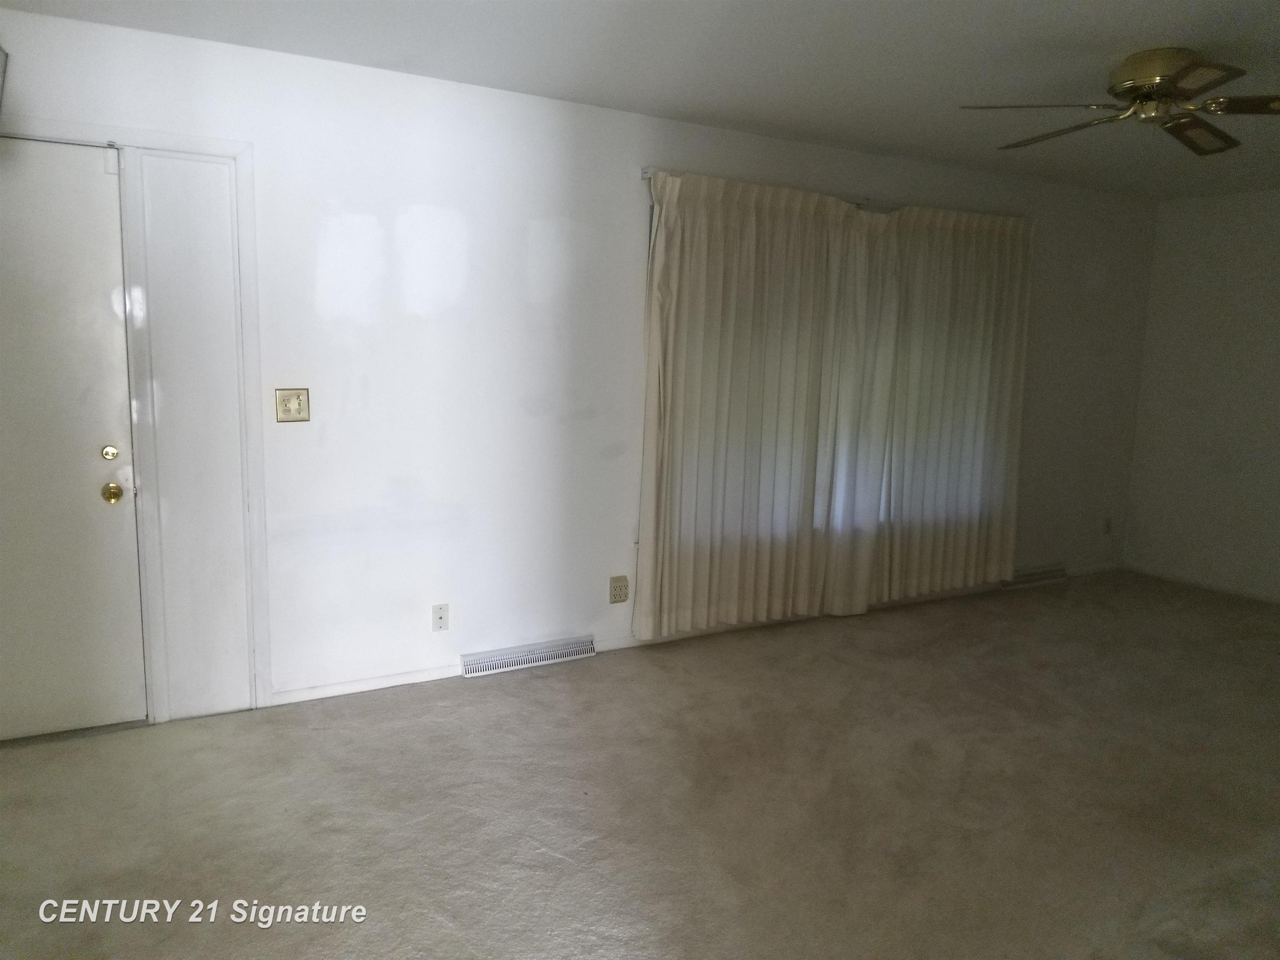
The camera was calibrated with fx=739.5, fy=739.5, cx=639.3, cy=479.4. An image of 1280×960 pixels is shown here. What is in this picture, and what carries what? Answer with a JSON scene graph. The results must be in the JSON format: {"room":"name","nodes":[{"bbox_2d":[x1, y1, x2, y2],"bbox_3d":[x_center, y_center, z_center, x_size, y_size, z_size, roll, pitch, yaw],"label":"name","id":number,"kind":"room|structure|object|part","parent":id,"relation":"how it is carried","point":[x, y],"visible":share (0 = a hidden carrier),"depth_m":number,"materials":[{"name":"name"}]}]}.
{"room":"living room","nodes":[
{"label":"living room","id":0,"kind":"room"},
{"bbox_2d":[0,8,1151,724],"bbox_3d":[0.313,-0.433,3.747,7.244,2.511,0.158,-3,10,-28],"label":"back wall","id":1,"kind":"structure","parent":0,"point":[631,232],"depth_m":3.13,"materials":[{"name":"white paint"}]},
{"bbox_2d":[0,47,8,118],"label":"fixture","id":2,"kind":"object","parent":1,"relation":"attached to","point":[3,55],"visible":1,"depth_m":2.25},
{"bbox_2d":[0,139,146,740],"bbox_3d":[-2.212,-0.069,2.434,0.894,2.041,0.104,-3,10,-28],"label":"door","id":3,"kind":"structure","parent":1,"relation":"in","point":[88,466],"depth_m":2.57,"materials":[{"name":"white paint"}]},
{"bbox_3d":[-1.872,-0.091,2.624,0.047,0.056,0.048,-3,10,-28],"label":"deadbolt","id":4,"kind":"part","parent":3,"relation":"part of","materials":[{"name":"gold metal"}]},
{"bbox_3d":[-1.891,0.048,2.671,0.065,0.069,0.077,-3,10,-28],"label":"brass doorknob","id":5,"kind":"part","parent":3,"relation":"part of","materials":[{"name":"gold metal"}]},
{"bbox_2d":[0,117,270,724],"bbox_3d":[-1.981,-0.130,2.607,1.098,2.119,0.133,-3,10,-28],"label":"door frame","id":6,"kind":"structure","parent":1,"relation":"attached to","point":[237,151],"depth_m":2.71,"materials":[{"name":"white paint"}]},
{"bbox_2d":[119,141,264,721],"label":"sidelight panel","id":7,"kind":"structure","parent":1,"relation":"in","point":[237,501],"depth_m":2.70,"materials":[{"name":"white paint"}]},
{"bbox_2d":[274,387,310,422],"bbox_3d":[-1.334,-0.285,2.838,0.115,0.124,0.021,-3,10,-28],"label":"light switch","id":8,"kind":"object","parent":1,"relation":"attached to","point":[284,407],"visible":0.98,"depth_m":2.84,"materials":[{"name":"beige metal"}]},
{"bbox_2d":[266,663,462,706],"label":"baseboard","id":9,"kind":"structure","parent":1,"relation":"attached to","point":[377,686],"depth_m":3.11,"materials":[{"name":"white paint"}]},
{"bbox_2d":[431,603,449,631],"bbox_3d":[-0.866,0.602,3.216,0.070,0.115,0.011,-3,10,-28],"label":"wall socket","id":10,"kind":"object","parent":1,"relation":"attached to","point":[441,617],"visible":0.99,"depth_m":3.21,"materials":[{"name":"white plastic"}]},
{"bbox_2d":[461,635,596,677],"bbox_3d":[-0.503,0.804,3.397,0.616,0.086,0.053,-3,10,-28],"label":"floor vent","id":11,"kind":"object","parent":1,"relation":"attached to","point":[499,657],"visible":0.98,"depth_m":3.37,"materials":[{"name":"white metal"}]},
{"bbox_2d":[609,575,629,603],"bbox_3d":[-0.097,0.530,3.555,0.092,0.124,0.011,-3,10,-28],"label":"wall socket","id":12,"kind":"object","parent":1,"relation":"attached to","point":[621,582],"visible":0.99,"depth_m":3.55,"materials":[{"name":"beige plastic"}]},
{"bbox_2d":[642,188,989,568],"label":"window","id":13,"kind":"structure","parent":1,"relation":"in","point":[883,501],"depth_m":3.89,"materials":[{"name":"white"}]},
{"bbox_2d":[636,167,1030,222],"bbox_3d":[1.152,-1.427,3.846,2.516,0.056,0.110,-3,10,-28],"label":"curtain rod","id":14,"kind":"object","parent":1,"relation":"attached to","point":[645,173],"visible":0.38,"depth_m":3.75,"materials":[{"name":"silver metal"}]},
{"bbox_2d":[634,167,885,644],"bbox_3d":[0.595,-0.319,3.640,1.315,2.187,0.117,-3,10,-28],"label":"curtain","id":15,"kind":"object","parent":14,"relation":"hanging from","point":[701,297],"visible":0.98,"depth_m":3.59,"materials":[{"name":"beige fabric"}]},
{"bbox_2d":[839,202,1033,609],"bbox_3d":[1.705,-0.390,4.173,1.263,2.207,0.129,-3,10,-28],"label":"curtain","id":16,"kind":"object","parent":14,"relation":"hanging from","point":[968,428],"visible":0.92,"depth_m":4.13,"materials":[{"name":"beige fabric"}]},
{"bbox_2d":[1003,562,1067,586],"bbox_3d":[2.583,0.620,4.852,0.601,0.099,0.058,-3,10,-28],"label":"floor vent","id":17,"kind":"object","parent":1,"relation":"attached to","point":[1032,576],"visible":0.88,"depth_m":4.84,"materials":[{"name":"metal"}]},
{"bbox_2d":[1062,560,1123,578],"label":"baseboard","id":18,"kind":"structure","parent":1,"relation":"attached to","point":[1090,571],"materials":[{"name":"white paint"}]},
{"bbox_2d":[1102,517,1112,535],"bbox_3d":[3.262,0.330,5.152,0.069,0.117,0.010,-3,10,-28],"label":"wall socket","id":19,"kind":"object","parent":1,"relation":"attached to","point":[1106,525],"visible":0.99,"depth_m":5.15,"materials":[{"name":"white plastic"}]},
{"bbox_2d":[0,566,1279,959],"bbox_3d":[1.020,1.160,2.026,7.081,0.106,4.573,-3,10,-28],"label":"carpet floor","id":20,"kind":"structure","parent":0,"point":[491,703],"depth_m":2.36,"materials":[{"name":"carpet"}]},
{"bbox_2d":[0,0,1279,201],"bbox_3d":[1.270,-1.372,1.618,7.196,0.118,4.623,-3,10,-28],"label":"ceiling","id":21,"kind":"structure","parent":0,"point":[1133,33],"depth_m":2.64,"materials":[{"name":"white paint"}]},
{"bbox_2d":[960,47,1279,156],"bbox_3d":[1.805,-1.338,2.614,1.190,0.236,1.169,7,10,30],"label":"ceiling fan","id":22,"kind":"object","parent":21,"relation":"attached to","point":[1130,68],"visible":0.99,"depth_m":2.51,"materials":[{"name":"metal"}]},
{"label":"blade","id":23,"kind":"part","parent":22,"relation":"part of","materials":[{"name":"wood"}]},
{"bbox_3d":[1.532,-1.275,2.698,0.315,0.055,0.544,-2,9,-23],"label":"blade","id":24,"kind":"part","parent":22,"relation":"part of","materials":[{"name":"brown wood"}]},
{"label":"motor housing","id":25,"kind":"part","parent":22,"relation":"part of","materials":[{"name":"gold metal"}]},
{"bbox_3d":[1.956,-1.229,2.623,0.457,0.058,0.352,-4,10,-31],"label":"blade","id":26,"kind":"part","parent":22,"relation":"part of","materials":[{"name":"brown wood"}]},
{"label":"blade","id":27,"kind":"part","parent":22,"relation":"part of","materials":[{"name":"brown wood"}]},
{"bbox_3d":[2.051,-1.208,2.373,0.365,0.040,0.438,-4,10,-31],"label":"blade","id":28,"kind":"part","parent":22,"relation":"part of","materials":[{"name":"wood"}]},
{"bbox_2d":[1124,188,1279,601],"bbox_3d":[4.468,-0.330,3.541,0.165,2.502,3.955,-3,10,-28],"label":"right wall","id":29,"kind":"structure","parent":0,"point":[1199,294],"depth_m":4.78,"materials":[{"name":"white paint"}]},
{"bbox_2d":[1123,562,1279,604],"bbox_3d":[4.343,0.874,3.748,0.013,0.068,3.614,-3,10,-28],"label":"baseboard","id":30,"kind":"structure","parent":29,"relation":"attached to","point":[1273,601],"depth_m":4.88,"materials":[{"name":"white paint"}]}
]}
______________________________
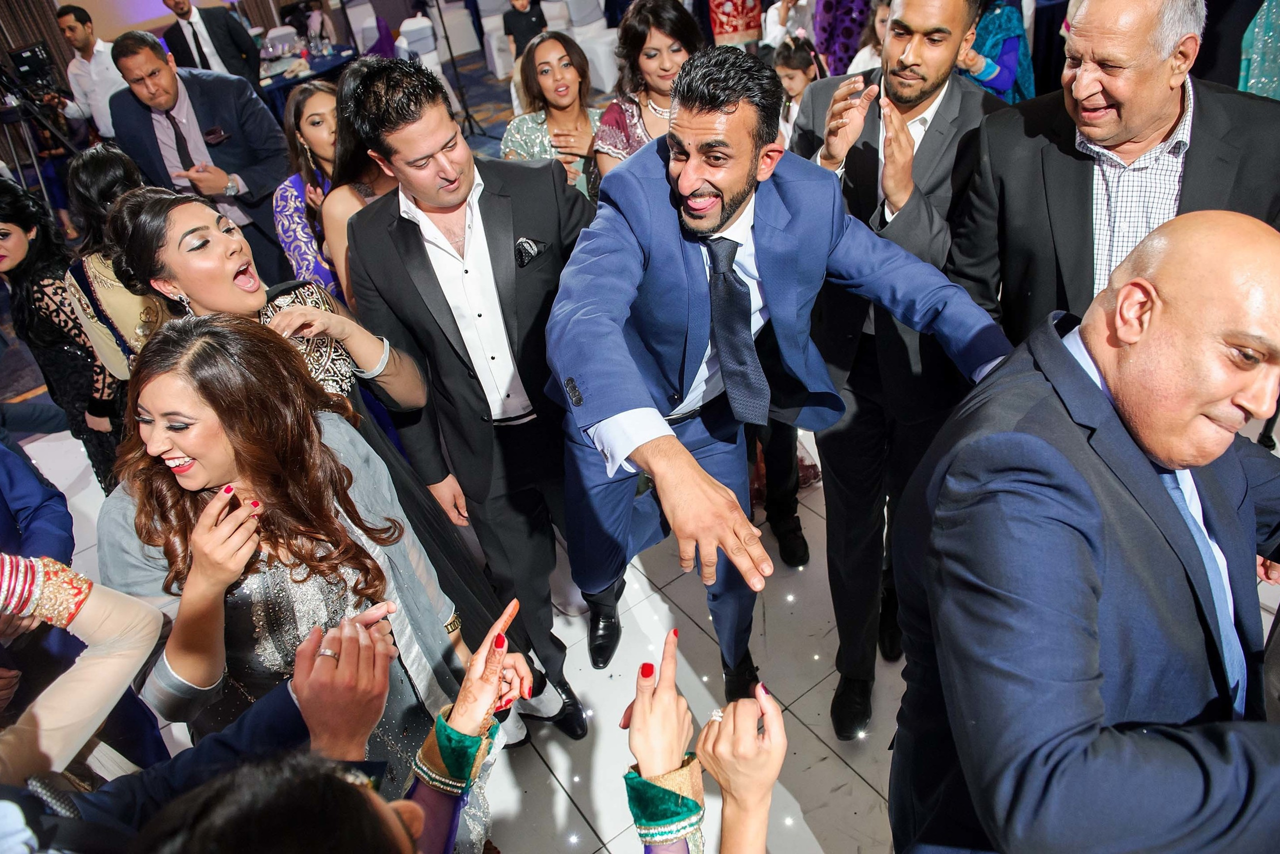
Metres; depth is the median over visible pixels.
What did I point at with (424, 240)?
______________________________
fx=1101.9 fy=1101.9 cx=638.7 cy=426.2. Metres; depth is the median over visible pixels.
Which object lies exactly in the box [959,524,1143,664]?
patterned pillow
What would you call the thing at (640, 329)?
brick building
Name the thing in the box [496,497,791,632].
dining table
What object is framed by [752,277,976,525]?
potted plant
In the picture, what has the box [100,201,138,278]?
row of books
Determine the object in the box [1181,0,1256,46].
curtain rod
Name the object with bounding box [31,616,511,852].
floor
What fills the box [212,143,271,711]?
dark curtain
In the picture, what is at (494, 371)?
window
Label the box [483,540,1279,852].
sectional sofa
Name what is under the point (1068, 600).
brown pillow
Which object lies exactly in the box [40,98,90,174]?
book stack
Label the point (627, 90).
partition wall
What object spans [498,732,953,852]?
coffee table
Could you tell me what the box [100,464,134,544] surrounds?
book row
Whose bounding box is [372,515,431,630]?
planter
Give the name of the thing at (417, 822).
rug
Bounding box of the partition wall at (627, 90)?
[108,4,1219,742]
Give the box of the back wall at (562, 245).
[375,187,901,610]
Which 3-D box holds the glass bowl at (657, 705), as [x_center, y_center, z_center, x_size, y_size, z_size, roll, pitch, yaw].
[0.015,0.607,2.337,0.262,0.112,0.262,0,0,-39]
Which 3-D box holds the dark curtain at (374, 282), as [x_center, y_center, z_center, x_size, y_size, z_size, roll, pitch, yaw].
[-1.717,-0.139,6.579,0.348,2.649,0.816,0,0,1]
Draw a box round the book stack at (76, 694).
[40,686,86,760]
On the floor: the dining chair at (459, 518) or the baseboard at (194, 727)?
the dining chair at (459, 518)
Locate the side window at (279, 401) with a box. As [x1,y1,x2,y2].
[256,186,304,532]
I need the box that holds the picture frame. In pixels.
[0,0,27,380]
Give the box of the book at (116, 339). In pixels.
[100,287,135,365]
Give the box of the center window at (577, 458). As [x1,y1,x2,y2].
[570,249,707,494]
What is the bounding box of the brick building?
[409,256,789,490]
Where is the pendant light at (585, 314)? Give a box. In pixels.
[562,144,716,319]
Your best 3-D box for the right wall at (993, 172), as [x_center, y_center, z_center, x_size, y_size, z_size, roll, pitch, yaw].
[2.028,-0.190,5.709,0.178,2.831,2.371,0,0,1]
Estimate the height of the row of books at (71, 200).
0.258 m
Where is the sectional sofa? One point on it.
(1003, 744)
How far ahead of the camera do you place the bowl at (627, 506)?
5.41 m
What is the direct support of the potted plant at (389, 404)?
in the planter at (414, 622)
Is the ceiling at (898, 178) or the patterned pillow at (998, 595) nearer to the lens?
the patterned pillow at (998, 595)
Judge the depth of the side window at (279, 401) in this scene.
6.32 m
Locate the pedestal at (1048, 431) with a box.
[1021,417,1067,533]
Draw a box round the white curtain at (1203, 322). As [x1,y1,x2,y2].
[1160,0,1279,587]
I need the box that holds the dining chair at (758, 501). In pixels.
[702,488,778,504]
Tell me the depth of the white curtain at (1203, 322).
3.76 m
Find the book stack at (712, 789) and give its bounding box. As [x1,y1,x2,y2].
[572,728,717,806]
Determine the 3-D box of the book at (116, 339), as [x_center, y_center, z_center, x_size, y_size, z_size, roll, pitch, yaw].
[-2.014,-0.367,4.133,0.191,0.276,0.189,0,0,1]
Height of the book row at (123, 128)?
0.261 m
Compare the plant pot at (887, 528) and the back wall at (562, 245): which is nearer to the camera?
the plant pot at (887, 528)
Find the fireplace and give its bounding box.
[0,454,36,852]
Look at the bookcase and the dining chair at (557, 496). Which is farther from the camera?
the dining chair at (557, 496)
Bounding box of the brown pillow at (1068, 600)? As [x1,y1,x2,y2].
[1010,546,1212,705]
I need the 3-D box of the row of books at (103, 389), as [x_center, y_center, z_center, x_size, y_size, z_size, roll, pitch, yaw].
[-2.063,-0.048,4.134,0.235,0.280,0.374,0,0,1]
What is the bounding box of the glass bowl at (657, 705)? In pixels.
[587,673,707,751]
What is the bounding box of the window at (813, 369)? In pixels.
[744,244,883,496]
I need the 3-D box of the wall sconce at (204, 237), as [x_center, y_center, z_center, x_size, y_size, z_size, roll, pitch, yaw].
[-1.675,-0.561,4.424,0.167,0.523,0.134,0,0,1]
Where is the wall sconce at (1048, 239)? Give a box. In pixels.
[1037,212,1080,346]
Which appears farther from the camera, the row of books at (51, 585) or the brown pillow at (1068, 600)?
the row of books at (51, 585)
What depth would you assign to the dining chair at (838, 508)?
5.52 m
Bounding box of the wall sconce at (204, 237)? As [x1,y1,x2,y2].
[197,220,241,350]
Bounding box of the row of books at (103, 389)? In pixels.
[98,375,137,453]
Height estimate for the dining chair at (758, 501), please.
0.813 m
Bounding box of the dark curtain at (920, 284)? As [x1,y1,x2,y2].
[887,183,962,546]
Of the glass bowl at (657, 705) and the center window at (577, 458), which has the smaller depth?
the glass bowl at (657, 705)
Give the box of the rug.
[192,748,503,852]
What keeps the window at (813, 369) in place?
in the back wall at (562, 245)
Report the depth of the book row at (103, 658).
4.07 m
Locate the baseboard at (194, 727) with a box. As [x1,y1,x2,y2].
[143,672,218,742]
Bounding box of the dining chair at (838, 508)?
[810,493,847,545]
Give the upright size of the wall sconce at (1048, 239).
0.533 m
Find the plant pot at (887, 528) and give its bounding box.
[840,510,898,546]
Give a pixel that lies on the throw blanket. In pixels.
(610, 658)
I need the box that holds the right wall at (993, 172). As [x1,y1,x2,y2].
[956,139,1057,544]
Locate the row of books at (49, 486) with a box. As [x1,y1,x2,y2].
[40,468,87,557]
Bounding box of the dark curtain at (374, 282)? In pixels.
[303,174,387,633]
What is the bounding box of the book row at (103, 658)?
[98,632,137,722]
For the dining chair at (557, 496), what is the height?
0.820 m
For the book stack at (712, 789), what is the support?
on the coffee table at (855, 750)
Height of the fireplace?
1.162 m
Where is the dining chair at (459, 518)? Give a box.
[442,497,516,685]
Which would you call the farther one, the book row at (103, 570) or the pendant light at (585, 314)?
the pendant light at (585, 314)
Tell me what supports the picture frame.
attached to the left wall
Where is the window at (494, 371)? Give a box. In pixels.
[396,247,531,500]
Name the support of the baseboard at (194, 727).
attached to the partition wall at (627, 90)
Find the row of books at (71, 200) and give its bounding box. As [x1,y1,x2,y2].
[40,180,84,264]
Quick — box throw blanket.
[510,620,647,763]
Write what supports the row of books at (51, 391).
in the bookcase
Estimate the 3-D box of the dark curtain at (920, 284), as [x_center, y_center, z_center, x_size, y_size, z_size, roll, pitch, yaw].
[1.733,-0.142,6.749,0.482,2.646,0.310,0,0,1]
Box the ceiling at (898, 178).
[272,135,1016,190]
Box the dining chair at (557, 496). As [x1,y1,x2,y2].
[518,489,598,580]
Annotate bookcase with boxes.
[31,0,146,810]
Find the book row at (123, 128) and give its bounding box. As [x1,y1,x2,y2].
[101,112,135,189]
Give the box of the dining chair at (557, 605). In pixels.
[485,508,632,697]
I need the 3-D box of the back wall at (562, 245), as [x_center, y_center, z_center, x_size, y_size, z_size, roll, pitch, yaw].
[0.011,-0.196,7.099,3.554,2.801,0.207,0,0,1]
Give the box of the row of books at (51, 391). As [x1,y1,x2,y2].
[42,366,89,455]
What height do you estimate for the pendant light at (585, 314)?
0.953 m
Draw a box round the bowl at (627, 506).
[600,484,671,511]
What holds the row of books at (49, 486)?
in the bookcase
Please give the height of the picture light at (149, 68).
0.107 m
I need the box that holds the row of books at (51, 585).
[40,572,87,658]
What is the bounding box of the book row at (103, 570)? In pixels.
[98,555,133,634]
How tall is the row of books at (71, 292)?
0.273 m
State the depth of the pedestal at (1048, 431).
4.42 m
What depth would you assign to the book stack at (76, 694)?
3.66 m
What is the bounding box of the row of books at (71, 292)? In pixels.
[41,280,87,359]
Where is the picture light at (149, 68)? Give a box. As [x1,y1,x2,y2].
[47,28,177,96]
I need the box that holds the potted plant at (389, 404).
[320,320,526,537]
______________________________
Where the word "Metres" shows up in a line of the listing, return that line.

Metres; depth is the median over visible pixels.
fx=1101.9 fy=1101.9 cx=638.7 cy=426.2. Metres; depth is the median over visible pixels.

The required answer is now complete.